====== Supplied data ======

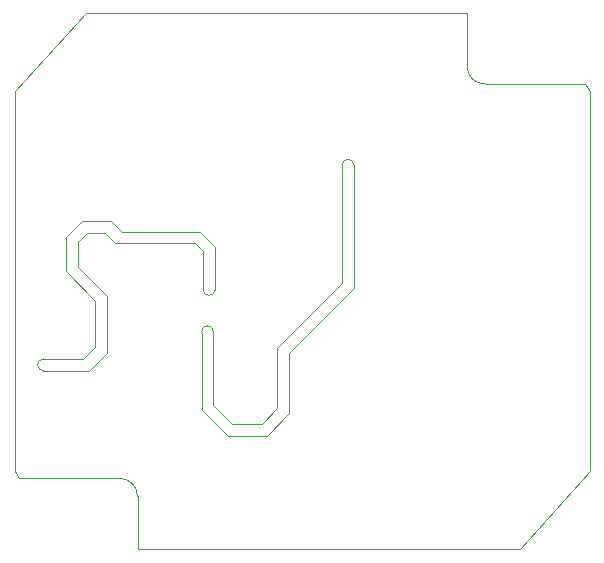
<source format=gbr>
%TF.GenerationSoftware,KiCad,Pcbnew,8.0.8*%
%TF.CreationDate,2025-03-23T22:06:23+01:00*%
%TF.ProjectId,raumtemp_relay,7261756d-7465-46d7-905f-72656c61792e,rev?*%
%TF.SameCoordinates,Original*%
%TF.FileFunction,Profile,NP*%
%FSLAX46Y46*%
G04 Gerber Fmt 4.6, Leading zero omitted, Abs format (unit mm)*
G04 Created by KiCad (PCBNEW 8.0.8) date 2025-03-23 22:06:23*
%MOMM*%
%LPD*%
G01*
G04 APERTURE LIST*
%TA.AperFunction,Profile*%
%ADD10C,0.050000*%
%TD*%
G04 APERTURE END LIST*
D10*
X129000000Y-101500000D02*
G75*
G02*
X130500000Y-103000000I0J-1500000D01*
G01*
X135925001Y-89080000D02*
G75*
G02*
X136924999Y-89080000I499999J0D01*
G01*
X137057892Y-81880000D02*
X135825000Y-80647108D01*
X136057892Y-85512892D02*
X136057892Y-82280000D01*
X128257892Y-79680000D02*
X128125000Y-79680000D01*
X127925000Y-90880000D02*
X126425000Y-92380000D01*
X147825000Y-84980000D02*
X147825000Y-74980000D01*
X138525000Y-96880000D02*
X141025000Y-96880000D01*
X127925000Y-86080000D02*
X127925000Y-90880000D01*
X122538630Y-92380000D02*
G75*
G02*
X122538630Y-91380000I-30J500000D01*
G01*
X148825000Y-85380000D02*
X143325000Y-90880000D01*
X125925000Y-91380000D02*
X126925000Y-90380000D01*
X124425000Y-83980000D02*
X124425000Y-81080000D01*
X138125000Y-97880000D02*
X135925000Y-95680000D01*
X137057892Y-85512892D02*
G75*
G02*
X136057892Y-85512892I-500000J0D01*
G01*
X136057892Y-82280000D02*
X135357892Y-81580000D01*
X159900000Y-68100000D02*
G75*
G02*
X158400000Y-66600000I0J1500000D01*
G01*
X158400000Y-66600000D02*
X158400000Y-62100000D01*
X168400000Y-68100000D02*
X159900000Y-68100000D01*
X158400000Y-62100000D02*
X126100000Y-62100000D01*
X135125000Y-81580000D02*
X135357892Y-81580000D01*
X147825000Y-74980000D02*
G75*
G02*
X148825000Y-74980000I500000J0D01*
G01*
X142325000Y-90480000D02*
X147825000Y-84980000D01*
X141425000Y-97880000D02*
X138125000Y-97880000D01*
X137057892Y-85512892D02*
X137057892Y-81880000D01*
X127925000Y-86080000D02*
X125425000Y-83580000D01*
X126100000Y-62100000D02*
X120100000Y-68700000D01*
X130500000Y-103000000D02*
X130500000Y-107500000D01*
X130500000Y-107500000D02*
X162900000Y-107500000D01*
X124425000Y-81080000D02*
X125825000Y-79680000D01*
X168800000Y-68700000D02*
X168400000Y-68100000D01*
X120500000Y-101500000D02*
X129000000Y-101500000D01*
X127625000Y-80680000D02*
X127725000Y-80680000D01*
X122525000Y-91380000D02*
X125925000Y-91380000D01*
X126925000Y-86480000D02*
X124425000Y-83980000D01*
X125425000Y-81480000D02*
X125425000Y-83580000D01*
X126425000Y-92380000D02*
X126025000Y-92380000D01*
X127625000Y-80680000D02*
X126225000Y-80680000D01*
X135925000Y-95680000D02*
X135925000Y-89080000D01*
X162900000Y-107500000D02*
X168800000Y-100900000D01*
X136925000Y-89080000D02*
X136925000Y-95280000D01*
X125825000Y-79680000D02*
X128125000Y-79680000D01*
X142325000Y-95580000D02*
X142325000Y-90480000D01*
X120100000Y-100900000D02*
X120500000Y-101500000D01*
X129225000Y-80647108D02*
X128257892Y-79680000D01*
X141025000Y-96880000D02*
X142325000Y-95580000D01*
X120100000Y-68700000D02*
X120100000Y-100900000D01*
X136925000Y-95280000D02*
X138525000Y-96880000D01*
X143325000Y-95980000D02*
X141425000Y-97880000D01*
X148825000Y-74980000D02*
X148825000Y-85380000D01*
X125425000Y-81480000D02*
X126225000Y-80680000D01*
X143325000Y-90880000D02*
X143325000Y-95980000D01*
X128625000Y-81580000D02*
X135125000Y-81580000D01*
X168800000Y-100900000D02*
X168800000Y-68700000D01*
X126925000Y-90380000D02*
X126925000Y-86480000D01*
X127725000Y-80680000D02*
X128625000Y-81580000D01*
X122525000Y-92380000D02*
X126025000Y-92380000D01*
X135825000Y-80647108D02*
X129225000Y-80647108D01*
M02*

</source>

======

→ **Your goal**
The answer must be every line from the entries above that holds the string "APERTURE".

→ **Answer section**
G04 APERTURE LIST*
G04 APERTURE END LIST*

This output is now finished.